Work item:
From the records below, transcribe exactly the lines that begin at the line with "thumb mcp: (205, 557)" and end at the line with "ring tip: (910, 694)", both included.

Records for this task:
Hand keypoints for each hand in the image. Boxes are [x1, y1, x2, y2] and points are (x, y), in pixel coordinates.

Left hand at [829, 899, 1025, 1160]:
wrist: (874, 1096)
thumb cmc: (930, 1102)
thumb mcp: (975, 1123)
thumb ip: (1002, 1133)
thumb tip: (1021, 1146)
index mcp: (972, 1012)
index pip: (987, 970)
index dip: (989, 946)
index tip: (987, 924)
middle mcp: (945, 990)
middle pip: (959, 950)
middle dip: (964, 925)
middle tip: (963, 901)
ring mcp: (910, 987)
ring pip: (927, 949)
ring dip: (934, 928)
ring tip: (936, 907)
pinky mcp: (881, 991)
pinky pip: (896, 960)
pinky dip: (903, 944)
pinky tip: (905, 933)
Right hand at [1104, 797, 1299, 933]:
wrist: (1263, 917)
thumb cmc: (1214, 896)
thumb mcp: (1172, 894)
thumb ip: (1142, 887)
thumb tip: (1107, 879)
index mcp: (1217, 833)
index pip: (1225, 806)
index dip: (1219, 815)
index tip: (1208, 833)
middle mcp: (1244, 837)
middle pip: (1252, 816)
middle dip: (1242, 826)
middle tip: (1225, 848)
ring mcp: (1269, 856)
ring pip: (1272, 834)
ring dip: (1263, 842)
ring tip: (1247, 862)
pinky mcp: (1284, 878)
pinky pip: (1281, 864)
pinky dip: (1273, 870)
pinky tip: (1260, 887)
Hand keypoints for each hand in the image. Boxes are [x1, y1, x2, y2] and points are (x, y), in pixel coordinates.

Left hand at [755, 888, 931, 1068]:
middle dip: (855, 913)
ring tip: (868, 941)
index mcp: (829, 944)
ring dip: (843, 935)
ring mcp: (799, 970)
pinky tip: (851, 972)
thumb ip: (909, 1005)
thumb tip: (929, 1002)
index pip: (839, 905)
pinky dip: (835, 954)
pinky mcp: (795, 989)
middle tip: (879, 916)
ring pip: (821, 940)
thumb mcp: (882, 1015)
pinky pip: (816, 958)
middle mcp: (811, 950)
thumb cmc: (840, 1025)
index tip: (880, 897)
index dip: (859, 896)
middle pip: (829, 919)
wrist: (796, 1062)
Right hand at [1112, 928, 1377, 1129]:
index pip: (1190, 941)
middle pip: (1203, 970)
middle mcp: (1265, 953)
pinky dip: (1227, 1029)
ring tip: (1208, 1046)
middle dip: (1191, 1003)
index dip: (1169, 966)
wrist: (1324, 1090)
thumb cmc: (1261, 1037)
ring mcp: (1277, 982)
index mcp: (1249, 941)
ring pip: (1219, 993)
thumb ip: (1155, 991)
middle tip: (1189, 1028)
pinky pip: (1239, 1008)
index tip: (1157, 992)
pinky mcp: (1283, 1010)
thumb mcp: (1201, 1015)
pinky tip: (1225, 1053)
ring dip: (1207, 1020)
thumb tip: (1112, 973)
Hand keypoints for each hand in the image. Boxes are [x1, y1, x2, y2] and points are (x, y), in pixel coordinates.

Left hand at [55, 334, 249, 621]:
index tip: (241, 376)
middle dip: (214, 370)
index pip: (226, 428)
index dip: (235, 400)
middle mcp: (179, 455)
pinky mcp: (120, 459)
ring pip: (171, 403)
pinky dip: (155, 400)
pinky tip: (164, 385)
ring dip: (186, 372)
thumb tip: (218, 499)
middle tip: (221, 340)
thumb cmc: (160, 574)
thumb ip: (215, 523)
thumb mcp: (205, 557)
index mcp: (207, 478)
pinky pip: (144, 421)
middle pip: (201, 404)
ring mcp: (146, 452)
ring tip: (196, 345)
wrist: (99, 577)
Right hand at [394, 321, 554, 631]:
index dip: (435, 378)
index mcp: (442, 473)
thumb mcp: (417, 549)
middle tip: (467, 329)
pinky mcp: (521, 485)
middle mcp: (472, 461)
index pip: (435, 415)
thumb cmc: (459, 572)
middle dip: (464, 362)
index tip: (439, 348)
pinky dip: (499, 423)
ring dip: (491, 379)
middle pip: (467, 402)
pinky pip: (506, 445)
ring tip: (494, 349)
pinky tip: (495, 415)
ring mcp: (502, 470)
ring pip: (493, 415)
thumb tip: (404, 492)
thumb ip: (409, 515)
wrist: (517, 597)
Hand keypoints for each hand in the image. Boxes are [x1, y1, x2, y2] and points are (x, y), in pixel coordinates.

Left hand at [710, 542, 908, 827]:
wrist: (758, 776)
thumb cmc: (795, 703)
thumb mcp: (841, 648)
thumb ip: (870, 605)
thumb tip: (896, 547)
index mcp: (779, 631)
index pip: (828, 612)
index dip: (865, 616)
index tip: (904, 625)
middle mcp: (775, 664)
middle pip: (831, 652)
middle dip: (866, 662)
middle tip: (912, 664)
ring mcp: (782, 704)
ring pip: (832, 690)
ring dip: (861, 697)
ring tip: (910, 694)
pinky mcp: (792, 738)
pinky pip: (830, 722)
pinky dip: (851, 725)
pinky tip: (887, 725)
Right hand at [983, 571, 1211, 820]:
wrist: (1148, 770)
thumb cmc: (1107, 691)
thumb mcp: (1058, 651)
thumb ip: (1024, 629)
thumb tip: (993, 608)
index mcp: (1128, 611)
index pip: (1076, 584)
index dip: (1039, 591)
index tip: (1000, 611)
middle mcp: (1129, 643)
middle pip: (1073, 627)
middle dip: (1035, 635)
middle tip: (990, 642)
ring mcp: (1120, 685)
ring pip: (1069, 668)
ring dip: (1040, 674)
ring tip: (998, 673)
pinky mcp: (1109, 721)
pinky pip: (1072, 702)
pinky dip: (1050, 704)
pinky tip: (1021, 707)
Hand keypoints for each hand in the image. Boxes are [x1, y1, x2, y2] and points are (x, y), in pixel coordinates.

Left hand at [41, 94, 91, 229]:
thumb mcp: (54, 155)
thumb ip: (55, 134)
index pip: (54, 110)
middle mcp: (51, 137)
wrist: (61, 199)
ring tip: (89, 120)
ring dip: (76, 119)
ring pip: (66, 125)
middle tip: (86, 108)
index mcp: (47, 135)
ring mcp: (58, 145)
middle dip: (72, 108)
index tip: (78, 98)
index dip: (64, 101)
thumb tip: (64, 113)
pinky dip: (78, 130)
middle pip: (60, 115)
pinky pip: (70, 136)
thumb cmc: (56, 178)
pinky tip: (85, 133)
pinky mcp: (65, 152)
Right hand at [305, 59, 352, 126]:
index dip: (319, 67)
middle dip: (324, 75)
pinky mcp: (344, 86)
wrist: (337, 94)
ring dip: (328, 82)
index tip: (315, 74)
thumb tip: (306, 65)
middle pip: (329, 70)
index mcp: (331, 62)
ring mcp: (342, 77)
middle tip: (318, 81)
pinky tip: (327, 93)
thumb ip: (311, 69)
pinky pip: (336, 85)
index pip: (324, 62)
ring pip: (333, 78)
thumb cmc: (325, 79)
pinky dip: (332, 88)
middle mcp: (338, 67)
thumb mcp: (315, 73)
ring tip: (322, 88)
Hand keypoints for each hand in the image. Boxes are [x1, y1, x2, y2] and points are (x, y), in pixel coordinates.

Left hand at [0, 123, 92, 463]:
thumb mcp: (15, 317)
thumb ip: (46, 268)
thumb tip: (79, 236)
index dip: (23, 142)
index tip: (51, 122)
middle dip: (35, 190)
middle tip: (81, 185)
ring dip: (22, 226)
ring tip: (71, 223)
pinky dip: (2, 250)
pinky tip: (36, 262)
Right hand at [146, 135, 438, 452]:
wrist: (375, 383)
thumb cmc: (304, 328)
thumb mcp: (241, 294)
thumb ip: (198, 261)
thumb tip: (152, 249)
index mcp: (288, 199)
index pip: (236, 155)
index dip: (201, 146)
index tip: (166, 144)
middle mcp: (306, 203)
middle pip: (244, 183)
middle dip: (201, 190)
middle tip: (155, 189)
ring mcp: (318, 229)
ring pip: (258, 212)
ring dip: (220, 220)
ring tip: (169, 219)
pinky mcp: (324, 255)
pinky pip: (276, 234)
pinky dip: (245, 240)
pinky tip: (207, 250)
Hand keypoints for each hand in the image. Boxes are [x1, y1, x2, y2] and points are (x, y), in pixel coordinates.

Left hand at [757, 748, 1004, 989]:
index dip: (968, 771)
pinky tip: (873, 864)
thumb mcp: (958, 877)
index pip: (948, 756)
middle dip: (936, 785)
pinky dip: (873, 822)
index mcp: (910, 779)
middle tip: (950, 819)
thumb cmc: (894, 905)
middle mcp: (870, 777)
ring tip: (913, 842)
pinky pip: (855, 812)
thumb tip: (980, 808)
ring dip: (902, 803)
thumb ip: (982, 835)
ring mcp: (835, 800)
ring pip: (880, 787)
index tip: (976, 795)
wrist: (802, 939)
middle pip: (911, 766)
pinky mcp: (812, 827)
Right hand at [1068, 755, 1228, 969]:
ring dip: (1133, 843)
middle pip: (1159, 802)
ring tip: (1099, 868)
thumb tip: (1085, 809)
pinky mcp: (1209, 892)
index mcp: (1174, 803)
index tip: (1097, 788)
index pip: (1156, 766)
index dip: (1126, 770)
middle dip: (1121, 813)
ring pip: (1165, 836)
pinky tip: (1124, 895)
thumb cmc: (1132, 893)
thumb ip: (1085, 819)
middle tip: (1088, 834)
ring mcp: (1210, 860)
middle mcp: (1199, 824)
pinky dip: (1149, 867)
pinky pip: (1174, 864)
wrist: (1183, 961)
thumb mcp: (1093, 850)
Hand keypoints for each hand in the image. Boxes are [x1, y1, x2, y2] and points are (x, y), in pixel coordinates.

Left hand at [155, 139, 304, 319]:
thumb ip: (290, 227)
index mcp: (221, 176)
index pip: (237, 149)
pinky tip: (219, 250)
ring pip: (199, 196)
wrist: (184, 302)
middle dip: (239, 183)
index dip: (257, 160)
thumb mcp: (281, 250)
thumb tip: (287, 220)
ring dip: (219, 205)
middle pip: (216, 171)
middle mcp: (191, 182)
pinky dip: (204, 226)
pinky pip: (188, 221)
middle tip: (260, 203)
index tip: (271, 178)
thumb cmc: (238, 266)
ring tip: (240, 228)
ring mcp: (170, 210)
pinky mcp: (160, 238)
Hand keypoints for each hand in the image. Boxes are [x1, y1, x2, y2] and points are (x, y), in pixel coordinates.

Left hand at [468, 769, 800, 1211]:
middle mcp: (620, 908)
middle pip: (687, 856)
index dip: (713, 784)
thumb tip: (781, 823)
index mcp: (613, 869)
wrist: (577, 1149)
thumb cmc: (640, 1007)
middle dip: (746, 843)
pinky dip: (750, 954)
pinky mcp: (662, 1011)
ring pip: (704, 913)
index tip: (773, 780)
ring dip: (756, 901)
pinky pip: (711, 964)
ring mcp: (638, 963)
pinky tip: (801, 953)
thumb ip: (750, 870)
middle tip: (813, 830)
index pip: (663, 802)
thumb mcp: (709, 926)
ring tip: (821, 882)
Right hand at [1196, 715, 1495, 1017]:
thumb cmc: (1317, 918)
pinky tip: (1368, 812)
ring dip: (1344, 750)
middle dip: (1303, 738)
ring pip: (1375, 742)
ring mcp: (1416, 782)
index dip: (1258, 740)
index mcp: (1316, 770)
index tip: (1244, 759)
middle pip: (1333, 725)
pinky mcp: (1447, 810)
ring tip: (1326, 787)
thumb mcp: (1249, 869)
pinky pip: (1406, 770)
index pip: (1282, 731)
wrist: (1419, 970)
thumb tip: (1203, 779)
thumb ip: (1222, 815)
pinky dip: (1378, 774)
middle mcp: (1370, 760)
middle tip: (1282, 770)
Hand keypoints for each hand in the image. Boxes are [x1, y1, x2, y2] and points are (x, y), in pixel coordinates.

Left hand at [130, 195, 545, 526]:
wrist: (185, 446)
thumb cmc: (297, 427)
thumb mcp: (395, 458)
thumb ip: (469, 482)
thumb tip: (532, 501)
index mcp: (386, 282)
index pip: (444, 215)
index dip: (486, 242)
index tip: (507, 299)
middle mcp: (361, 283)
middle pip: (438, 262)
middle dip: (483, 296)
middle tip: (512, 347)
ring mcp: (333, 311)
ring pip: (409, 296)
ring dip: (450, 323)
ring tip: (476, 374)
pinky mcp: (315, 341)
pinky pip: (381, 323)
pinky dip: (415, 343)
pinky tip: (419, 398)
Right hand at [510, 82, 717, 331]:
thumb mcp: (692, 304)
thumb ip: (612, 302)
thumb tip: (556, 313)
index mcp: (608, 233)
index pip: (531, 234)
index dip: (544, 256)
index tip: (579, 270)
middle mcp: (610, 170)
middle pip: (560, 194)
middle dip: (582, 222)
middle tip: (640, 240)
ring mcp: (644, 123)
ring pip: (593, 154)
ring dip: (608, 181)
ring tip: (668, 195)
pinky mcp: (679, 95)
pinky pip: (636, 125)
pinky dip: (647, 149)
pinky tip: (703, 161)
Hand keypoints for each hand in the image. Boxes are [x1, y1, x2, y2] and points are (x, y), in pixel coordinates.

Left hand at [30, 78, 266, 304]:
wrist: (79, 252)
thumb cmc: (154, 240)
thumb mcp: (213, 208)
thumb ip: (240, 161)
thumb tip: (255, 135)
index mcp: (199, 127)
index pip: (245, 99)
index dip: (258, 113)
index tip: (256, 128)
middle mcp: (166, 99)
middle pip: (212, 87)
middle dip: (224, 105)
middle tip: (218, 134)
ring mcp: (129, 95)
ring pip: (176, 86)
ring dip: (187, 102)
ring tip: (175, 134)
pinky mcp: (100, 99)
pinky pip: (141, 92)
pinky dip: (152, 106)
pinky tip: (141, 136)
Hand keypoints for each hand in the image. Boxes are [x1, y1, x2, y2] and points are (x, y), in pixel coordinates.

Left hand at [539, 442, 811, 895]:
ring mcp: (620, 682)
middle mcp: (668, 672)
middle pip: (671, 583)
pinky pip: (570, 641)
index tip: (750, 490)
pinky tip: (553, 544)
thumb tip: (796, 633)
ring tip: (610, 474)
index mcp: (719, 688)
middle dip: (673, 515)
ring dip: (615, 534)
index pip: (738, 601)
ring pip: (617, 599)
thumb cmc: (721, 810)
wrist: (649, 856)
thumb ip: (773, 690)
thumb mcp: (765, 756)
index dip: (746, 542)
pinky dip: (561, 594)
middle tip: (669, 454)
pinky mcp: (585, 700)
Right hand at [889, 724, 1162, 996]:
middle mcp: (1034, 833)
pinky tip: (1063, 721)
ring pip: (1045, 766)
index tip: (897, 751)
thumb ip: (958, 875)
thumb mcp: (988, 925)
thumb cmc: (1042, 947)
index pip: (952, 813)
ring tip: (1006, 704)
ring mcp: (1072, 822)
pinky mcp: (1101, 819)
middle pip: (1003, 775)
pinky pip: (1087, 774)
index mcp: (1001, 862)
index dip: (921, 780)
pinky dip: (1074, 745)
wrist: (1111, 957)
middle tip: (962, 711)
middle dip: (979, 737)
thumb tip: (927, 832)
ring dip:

Response to the exercise:
thumb mcp: (205, 557)
index mcp: (207, 478)
pinky pip: (144, 421)
middle pip: (201, 404)
ring mcp: (146, 452)
ring tip: (196, 345)
wrist: (99, 577)
Right hand at [394, 321, 554, 631]:
index dip: (435, 378)
index mcp: (442, 473)
thumb mcp: (417, 549)
middle tip: (467, 329)
pinky mcp: (521, 485)
middle mcp: (472, 461)
index pip: (435, 415)
thumb cmc: (459, 572)
middle dip: (464, 362)
index tip: (439, 348)
pinky dip: (499, 423)
ring dip: (491, 379)
middle pip: (467, 402)
pinky pip: (506, 445)
ring tip: (494, 349)
pinky tip: (495, 415)
ring mcp: (502, 470)
ring pip: (493, 415)
thumb tip: (404, 492)
thumb ip: (409, 515)
wrist: (517, 597)
Hand keypoints for each hand in the image. Boxes are [x1, y1, x2, y2] and points are (x, y), in pixel coordinates.

Left hand at [710, 542, 908, 827]:
wrist: (758, 776)
thumb cmc: (795, 703)
thumb mcp: (841, 648)
thumb ip: (870, 605)
thumb tip: (896, 547)
index mcp: (779, 631)
index pip: (828, 612)
index dip: (865, 616)
index tip: (904, 625)
middle mcp: (775, 664)
middle pip: (831, 652)
middle dip: (866, 662)
middle tip: (912, 664)
ring mcp: (782, 704)
ring pip: (832, 690)
ring dip: (861, 697)
ring tip: (910, 694)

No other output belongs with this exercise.